Exercise requirements:
Repeat the entries below exactly. Begin with the first line and end with the line that contains "Table 2. Gain".

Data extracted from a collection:
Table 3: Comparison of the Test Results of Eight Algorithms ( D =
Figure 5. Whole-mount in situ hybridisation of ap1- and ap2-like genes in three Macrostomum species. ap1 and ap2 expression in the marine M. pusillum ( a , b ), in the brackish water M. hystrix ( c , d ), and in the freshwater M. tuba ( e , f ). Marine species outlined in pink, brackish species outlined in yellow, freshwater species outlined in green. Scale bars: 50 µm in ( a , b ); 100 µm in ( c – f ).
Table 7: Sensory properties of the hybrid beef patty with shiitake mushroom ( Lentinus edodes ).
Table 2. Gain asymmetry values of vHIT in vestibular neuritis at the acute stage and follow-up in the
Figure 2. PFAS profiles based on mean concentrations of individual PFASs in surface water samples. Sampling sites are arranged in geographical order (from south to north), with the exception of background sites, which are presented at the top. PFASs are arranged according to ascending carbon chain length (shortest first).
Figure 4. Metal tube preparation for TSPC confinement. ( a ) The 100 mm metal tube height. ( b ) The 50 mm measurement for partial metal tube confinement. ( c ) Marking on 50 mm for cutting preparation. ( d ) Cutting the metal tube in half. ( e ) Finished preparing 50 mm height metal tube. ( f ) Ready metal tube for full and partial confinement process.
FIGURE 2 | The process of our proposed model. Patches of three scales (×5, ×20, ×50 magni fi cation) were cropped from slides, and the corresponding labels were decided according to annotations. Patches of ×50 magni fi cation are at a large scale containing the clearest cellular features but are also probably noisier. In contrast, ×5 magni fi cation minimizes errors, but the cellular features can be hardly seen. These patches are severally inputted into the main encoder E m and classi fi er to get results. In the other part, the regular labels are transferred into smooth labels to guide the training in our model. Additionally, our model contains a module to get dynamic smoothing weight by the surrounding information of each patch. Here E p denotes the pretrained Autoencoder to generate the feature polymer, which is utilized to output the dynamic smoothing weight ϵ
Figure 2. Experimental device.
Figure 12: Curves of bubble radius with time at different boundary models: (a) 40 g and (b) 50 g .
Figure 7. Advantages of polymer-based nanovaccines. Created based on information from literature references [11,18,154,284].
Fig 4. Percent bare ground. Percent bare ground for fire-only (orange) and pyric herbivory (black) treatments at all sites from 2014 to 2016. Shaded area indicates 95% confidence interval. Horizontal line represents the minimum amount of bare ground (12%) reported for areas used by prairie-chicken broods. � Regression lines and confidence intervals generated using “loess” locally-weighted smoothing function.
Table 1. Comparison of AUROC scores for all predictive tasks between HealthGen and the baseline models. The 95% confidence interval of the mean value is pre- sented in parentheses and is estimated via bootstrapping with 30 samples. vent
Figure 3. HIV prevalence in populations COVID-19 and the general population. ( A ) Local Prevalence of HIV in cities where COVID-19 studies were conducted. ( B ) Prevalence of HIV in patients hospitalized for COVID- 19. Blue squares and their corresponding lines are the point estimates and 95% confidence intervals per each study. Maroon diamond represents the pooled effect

Reply:
Table 3: Comparison of the Test Results of Eight Algorithms ( D =
Figure 5. Whole-mount in situ hybridisation of ap1- and ap2-like genes in three Macrostomum species. ap1 and ap2 expression in the marine M. pusillum ( a , b ), in the brackish water M. hystrix ( c , d ), and in the freshwater M. tuba ( e , f ). Marine species outlined in pink, brackish species outlined in yellow, freshwater species outlined in green. Scale bars: 50 µm in ( a , b ); 100 µm in ( c – f ).
Table 7: Sensory properties of the hybrid beef patty with shiitake mushroom ( Lentinus edodes ).
Table 2. Gain asymmetry values of vHIT in vestibular neuritis at the acute stage and follow-up in the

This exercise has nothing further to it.